Audition des experts du GIEC

Ce mercredi 30 juin, dans le cadre d’une audition ouverte de la commission de l’aménagement du territoire et du développement durable, nous avons entendu des scientifiques du Groupe d’experts intergouvernemental sur l’évolution du climat (GIEC).

Ce groupe d’experts est composé de scientifiques délégués par les gouvernements des pays-membres pour produire régulièrement des rapports d’évaluation, afin d’établir un compte rendu des connaissances sur le dérèglement et les changements climatiques.

Avec les derniers événements météorologiques, nous avons pu constater que les répercussions du dérèglement climatique deviennent de plus en plus concrètes. 

Ainsi, l’objectif de cette audition était d’échanger sur les alternatives et les adaptations que nous devons entreprendre pour limiter nos émissions, et ainsi agir face au dérèglement climatique en respectant l’Accord de Paris adopté en 2015.

À cette occasion, j’ai souhaité aborder le rôle de l’agriculture en tant que secteur émetteur de gaz à effet de serre, mais aussi comme activité où les possibilités d’évolution sont nombreuses. Les agriculteurs sont souvent les premières victimes des intempéries et des évènements climatiques.

Ainsi, j’ai souhaité interpeller les experts sur la thématique des technologies, qui sont de plus en plus mises en avant comme des solutions miracles pour l’agriculture de demain :  Sont-elles réellement de nouvelles technologies ? Et de quels types sont-elles (mécanique, génétique, informatique) ?

Ces technologies joueront certainement un rôle dans l’évolution de notre modèle agricole, mais ce processus doit être pus global.

C’est la raison pour laquelle j’ai également demandé aux experts du GIEC, si des scénarios avaient été établis pour une instauration progressive de cette agriculture plus raisonnée et respectueuse de l’environnement.

Mon intervention

L’intégralité de mon intervention :

experts du GIEC

Merci Monsieur le Président,

A mon tour de vous remercier pour les présentations que vous nous avez faites.

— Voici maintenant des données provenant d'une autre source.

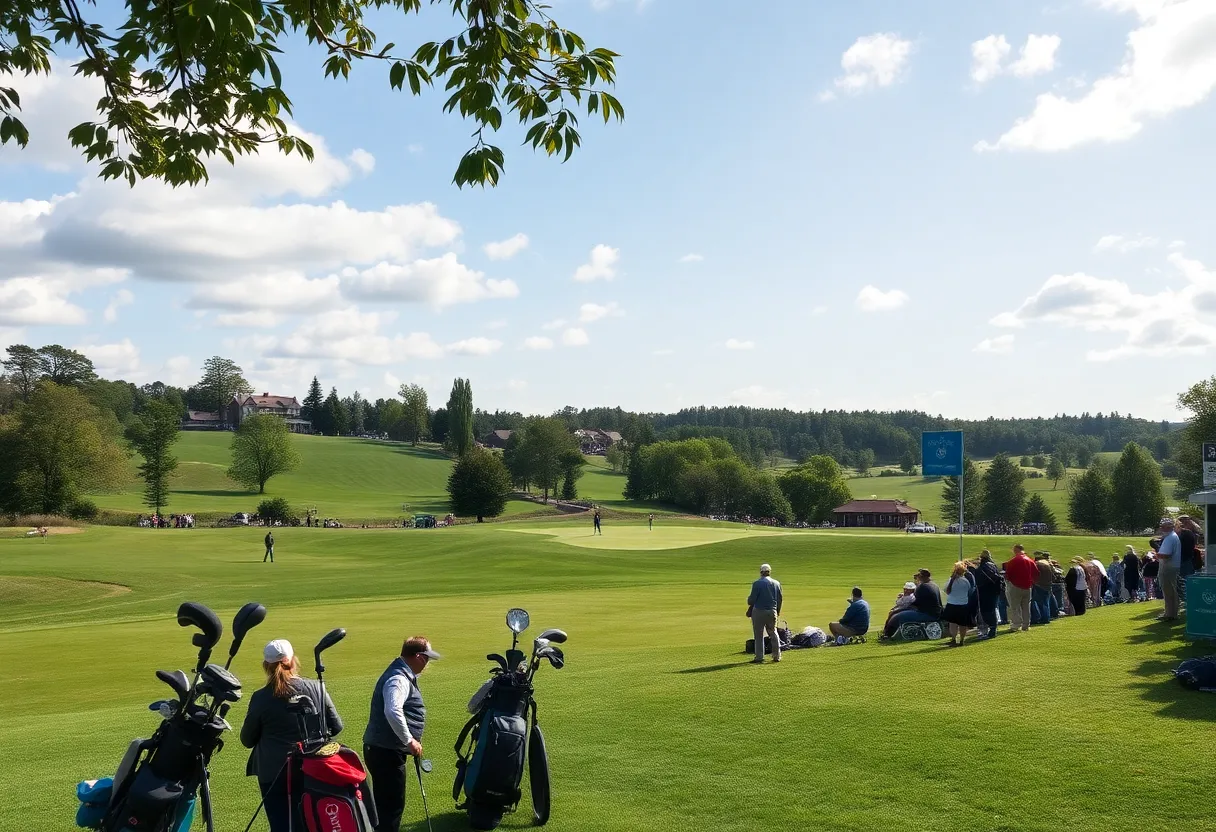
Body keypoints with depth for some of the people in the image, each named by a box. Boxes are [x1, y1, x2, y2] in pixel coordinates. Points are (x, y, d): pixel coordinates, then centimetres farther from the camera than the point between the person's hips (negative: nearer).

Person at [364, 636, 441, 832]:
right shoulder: (399, 679, -21)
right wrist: (410, 740, -28)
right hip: (386, 752, -10)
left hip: (384, 749, 10)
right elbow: (392, 711, -37)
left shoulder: (403, 674, 13)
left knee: (386, 802, 18)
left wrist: (411, 739, 21)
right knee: (392, 804, -3)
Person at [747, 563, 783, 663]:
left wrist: (748, 600, 11)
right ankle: (777, 655, 16)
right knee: (773, 633, 16)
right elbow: (780, 599, 10)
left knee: (759, 635, 2)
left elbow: (752, 600, -13)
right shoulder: (777, 583, 3)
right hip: (772, 612, 5)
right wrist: (778, 611, 24)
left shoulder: (757, 583, -13)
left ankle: (759, 657, 2)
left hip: (759, 611, -5)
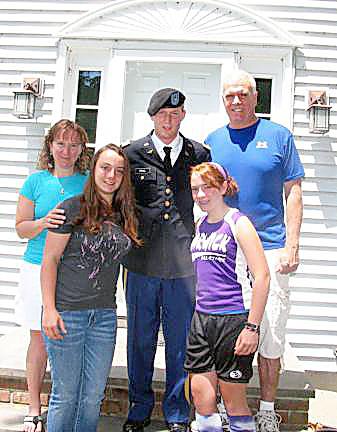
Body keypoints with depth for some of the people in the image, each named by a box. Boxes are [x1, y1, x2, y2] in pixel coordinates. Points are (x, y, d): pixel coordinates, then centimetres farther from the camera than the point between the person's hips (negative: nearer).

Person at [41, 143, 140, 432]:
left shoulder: (125, 216, 7)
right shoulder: (73, 208, -7)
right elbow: (50, 259, -7)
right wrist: (49, 309, -12)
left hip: (105, 314, 5)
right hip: (67, 312, -4)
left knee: (94, 395, 14)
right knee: (65, 395, 7)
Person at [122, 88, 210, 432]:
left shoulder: (199, 154, 6)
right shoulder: (133, 153, 3)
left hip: (183, 263, 0)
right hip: (142, 263, 0)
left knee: (181, 342, 10)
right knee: (140, 339, 12)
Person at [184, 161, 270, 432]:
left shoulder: (238, 223, -8)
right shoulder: (200, 225, 11)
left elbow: (262, 277, -13)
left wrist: (252, 327, -16)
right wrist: (200, 313, 16)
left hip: (233, 319, -6)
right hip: (201, 318, 6)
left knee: (234, 401, 7)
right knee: (201, 398, 11)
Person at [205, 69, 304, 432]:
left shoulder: (278, 136, 4)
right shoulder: (212, 141, 11)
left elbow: (293, 194, 2)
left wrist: (291, 246, -6)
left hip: (270, 247, -2)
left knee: (271, 334, 3)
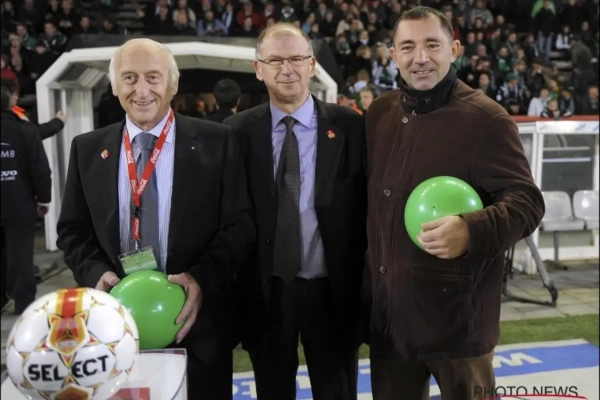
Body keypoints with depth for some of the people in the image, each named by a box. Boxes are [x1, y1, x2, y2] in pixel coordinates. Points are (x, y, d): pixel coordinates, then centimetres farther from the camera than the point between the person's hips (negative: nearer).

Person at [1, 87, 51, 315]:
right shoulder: (26, 130, -11)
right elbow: (40, 169, -11)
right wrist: (43, 199, 1)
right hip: (19, 205, -3)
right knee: (20, 256, 3)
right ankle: (24, 303, 8)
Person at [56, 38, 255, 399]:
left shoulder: (216, 141, -3)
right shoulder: (87, 149, 6)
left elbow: (240, 225, -5)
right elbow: (73, 229, 8)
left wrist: (201, 277, -20)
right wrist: (96, 273, -11)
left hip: (195, 320, -2)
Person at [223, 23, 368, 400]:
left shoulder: (350, 126, -3)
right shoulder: (238, 131, 0)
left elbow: (368, 207, -1)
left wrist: (367, 289, -4)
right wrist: (237, 283, -4)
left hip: (333, 292, -1)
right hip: (265, 293, 1)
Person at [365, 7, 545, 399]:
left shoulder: (486, 118, -11)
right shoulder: (379, 113, 7)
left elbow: (526, 201, -14)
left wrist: (472, 230, -31)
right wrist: (370, 268, 10)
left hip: (457, 311, -5)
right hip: (388, 306, 5)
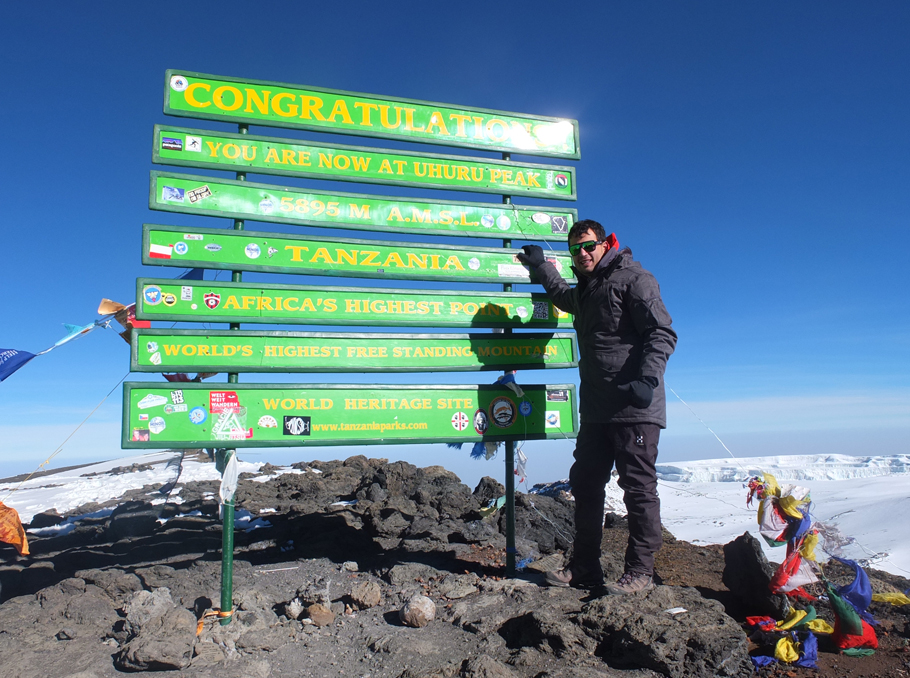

Comme mon collègue vient de le dire, ici, il n’y a que des convaincus qui ont lu les rapports ou qui ont écouté vos propos.

J’ai bien compris que la réflexion doit être globale et j’en suis intimement convaincu. Mais je vais quand même aborder un sujet particulier, c’est l’agriculture et l’importance qu’elle a en tant que secteur émetteur de gaz à effet de serre.

Mais aussi, la question que nous devons nous poser ce jour, c’est comment aider les agriculteurs et les éleveurs d’aujourd’hui et de demain qui ont la responsabilité d’agir à ne plus rester acteur et surtout pour ne plus être les principales victimes.

Ainsi de manière transversale et de manière à pouvoir soulever la temporalité, il est important d’inscrire dans des délais très courts des démarches à engager.

Pour cette problématique, vous l’avez dit, nous allons devoir nous tourner vers de nouvelles technologies, mais j’aimerais avoir des précisions à ce sujet-là. Qu’est-ce que vous entendez derrière les nouvelles technologies ? Génétique, mécanique, informatique ? Quelles sont pour vous ou quelles pourraient être pour vous ces technologies ?

Le modèle agricole qu’on connaît presque partout en Europe, notamment en France, est un modèle plutôt intensif et on connait la raison pour laquelle ce modèle est encore mis en avant.

On devrait pouvoir compter sur vos propositions. Vos avis sont indiscutables, on peut ne pas vouloir les écouter, les entendre mais vous ne réalisez qu’un état de fait.

Les scénarios que vous proposez sont indiscutables, à mon sens. Mais est-ce que vous pourriez imaginer un scénario à l’échelle de notre pays ou peut-être européenne ? Et si vous parveniez à démontrer que ces scénarios sont positifs au sens “climat” cela pourrait nous aider, nous législateurs à imposer des systèmes qui pourrait être bénéfiques tant pour le monde agricole, c’est-à-dire les gens qui en vivent, que pour la planète.